Arguments pertinents
1. Prescription de l'action publique : La chambre d'accusation a constaté que le rapport d'expertise contesté avait été déposé le 15 novembre 1991, et que la prescription triennale avait expiré le 15 novembre 1994. Elle a noté que les actes interruptifs de prescription invoqués par Georges X..., à savoir le dépôt d'une plainte le 16 mai 1994 et d'un dossier au greffe le 18 juillet 1994, n'étaient pas suffisants pour interrompre la prescription, car ils ne concernaient pas directement les faits de falsification.
> "Aucun fait relevant de cette infraction (falsification d'expertise) n'est allégué comme ayant pu être commis postérieurement au 15 novembre 1991."
2. Obligation d'instruction du juge d'instruction : Georges X... a soutenu que sa plainte visait non seulement la falsification du rapport d'expertise, mais aussi son utilisation dans une procédure judiciaire. La chambre d'accusation n'a pas examiné si cette utilisation constituait une infraction, ce qui aurait pu justifier une poursuite.
> "Le juge d'instruction régulièrement saisi d'une plainte avec constitution de partie civile a le devoir d'instruire sur tous les faits dénoncés."

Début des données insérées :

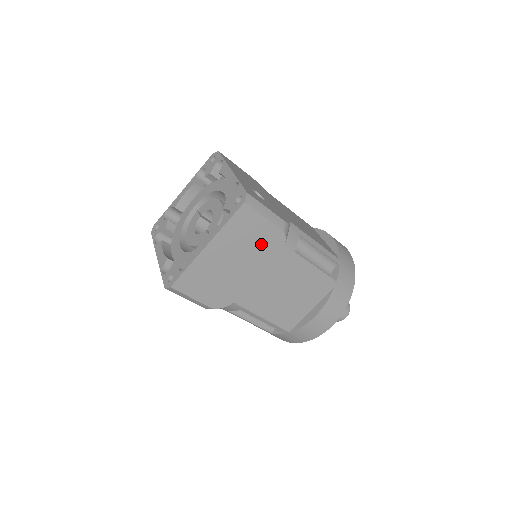
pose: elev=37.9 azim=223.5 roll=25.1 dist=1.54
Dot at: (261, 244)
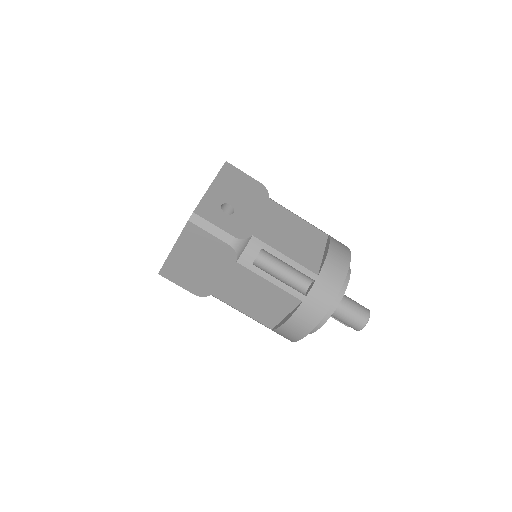
Dot at: (216, 254)
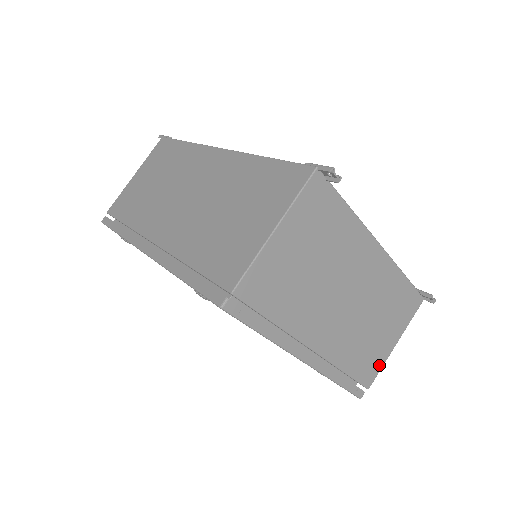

Interprétations et citations légales
1. Prescription de l'action publique : La décision s'appuie sur le principe de prescription énoncé dans le Code pénal et le Code de procédure pénale. Selon le Code pénal - Article 454-20, la falsification des données d'expertise est une infraction qui est soumise à un délai de prescription. La chambre d'accusation a appliqué ce principe en considérant que la prescription était acquise.
2. Devoir d'instruction du juge d'instruction : Les articles 85 et 86 du Code de procédure pénale stipulent que le juge d'instruction doit examiner tous les faits dénoncés dans la plainte. La chambre d'accusation a été critiquée pour ne pas avoir vérifié si l'utilisation du rapport d'expertise dans une procédure judiciaire pouvait constituer une infraction.

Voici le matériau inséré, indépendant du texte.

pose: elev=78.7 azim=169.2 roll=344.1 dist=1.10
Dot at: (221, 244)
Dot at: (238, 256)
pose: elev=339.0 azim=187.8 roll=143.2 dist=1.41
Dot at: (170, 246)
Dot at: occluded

> "Cette obligation ne cessant que si, pour des causes affectant l'action publique elle-même, les faits ne peuvent légalement comporter une poursuite."
En conclusion, la décision de la Cour de Cassation repose sur une interprétation stricte des délais de prescription et des obligations du juge d'instruction, confirmant ainsi le rejet du pourvoi de Georges X... pour prescription de l'action publique.